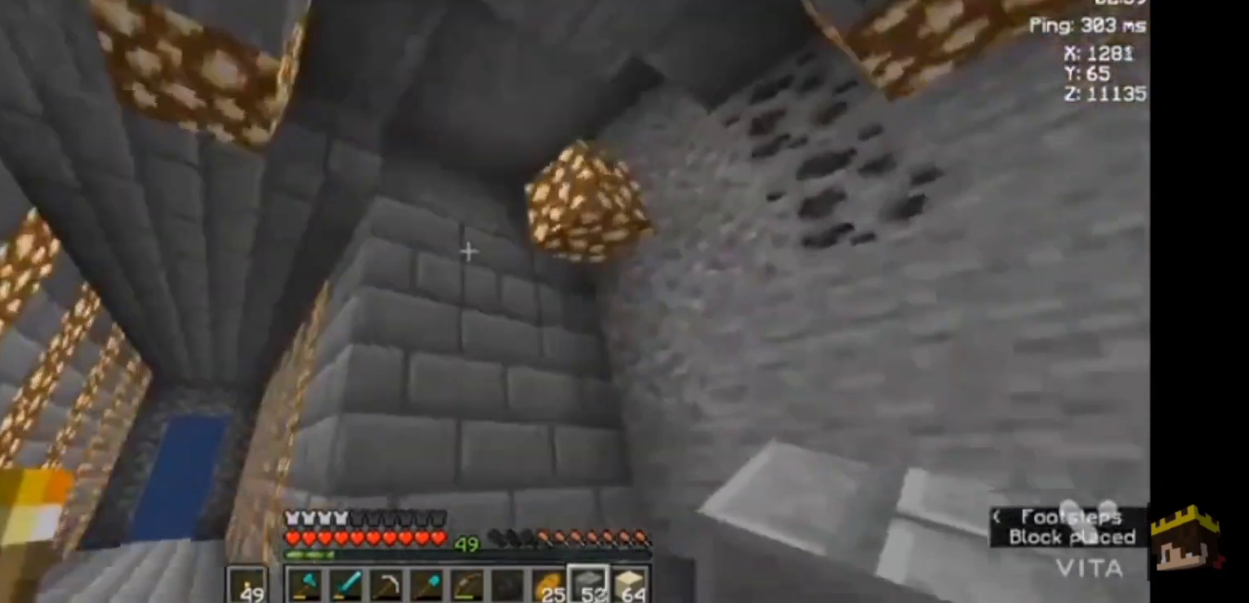
{"keys": [], "mouse": [], "events": [[67, "d", "up"], [233, "a", "down"], [333, "a", "up"], [333, "w", "down"], [367, "w", "up"], [467, "mouse_right", "down"], [500, "mouse_right", "up"]]}
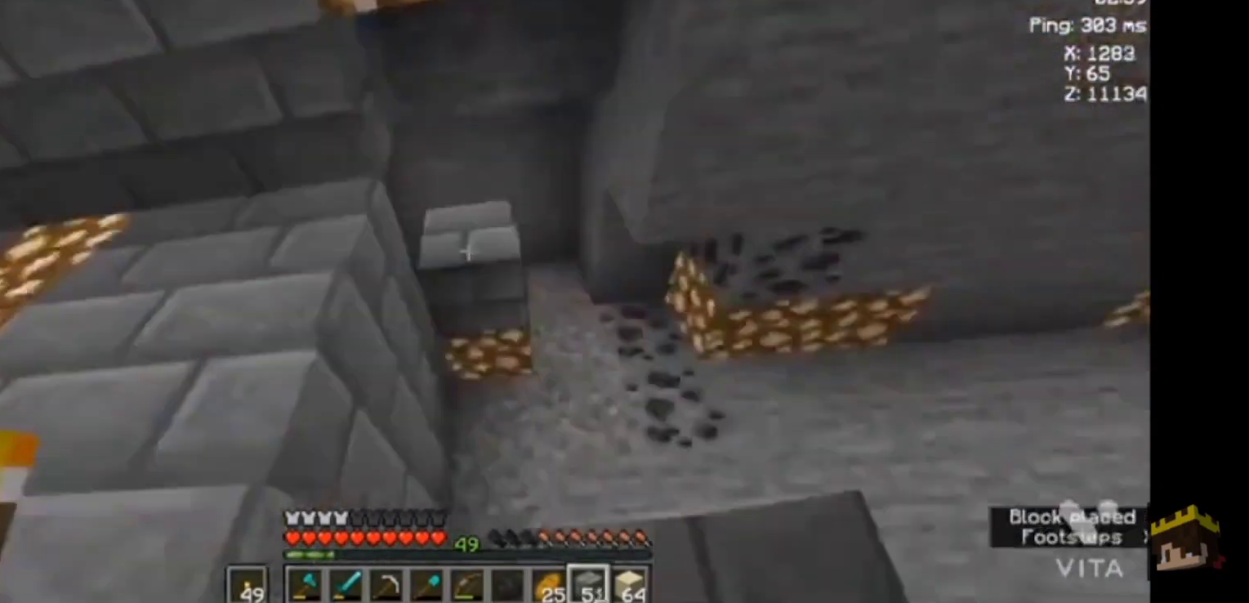
{"keys": [], "mouse": ["right"], "events": [[167, "d", "down"], [233, "d", "up"], [367, "w", "down"], [467, "w", "up"], [500, "mouse_right", "down"]]}
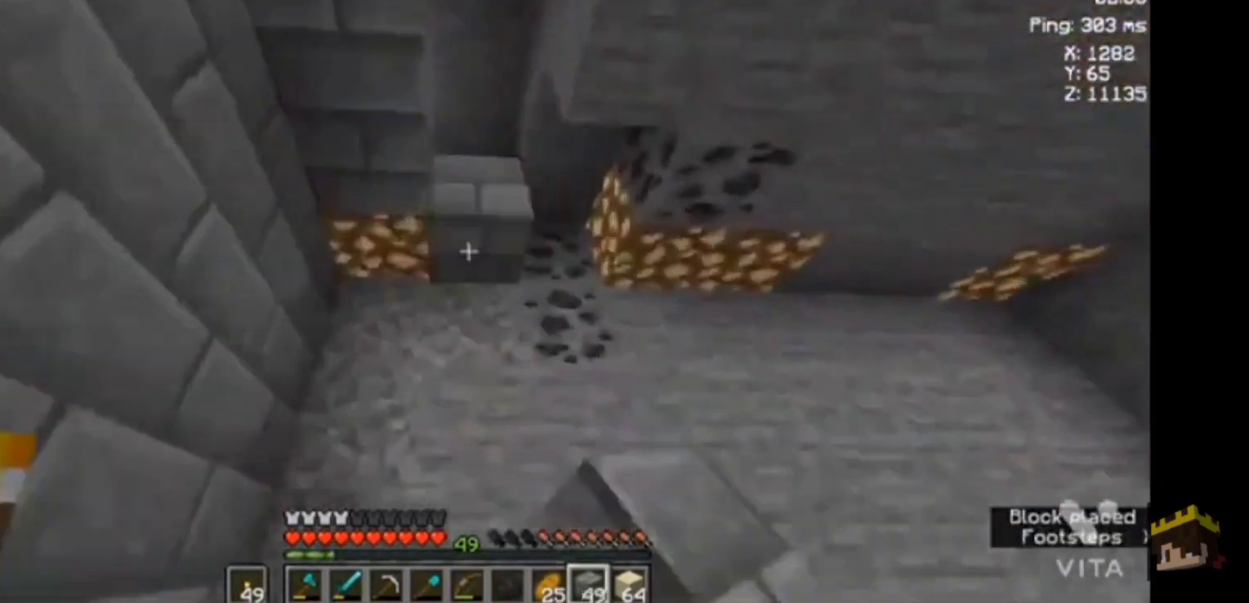
{"keys": ["d"], "mouse": [], "events": [[67, "mouse_right", "up"], [467, "d", "down"]]}
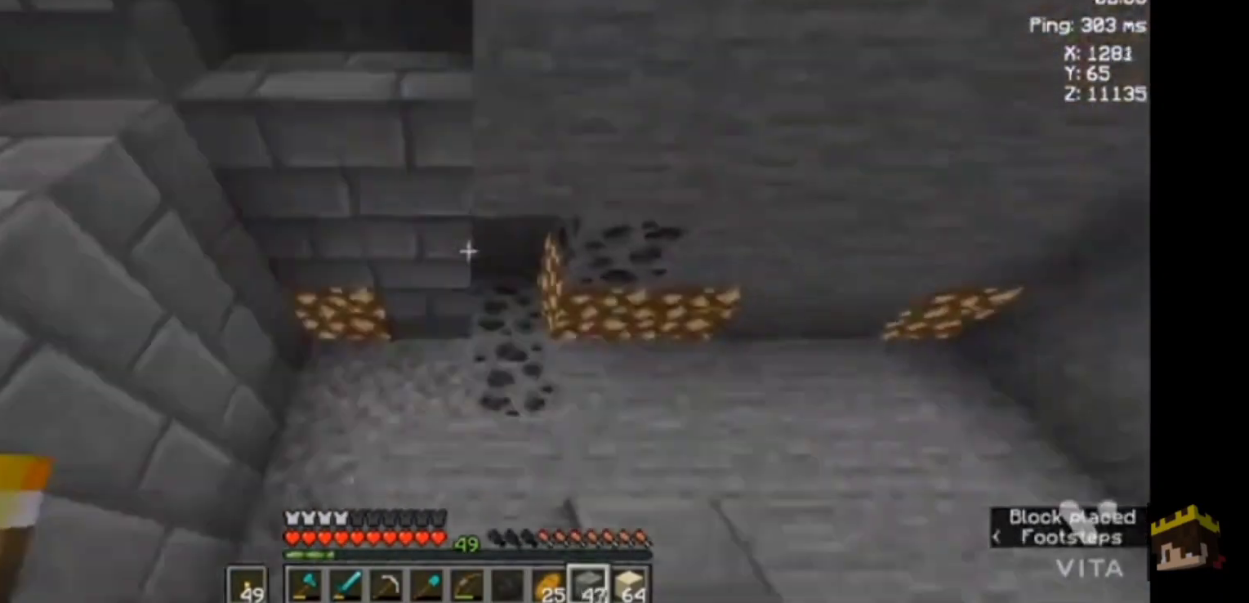
{"keys": ["a"], "mouse": [], "events": [[33, "d", "up"], [167, "w", "down"], [233, "mouse_right", "down"], [233, "w", "up"], [300, "mouse_right", "up"], [400, "mouse_right", "down"], [400, "s", "down"], [467, "a", "down"], [467, "mouse_right", "up"], [467, "s", "up"]]}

*Exercise*.
Omitting all images, print the listing exactly.

*Answer to this problem*.
{"keys": [], "mouse": [], "events": [[67, "d", "up"], [233, "a", "down"], [333, "a", "up"], [333, "w", "down"], [367, "w", "up"], [467, "mouse_right", "down"], [500, "mouse_right", "up"]]}
{"keys": [], "mouse": ["right"], "events": [[167, "d", "down"], [233, "d", "up"], [367, "w", "down"], [467, "w", "up"], [500, "mouse_right", "down"]]}
{"keys": ["d"], "mouse": [], "events": [[67, "mouse_right", "up"], [467, "d", "down"]]}
{"keys": ["a"], "mouse": [], "events": [[33, "d", "up"], [167, "w", "down"], [233, "mouse_right", "down"], [233, "w", "up"], [300, "mouse_right", "up"], [400, "mouse_right", "down"], [400, "s", "down"], [467, "a", "down"], [467, "mouse_right", "up"], [467, "s", "up"]]}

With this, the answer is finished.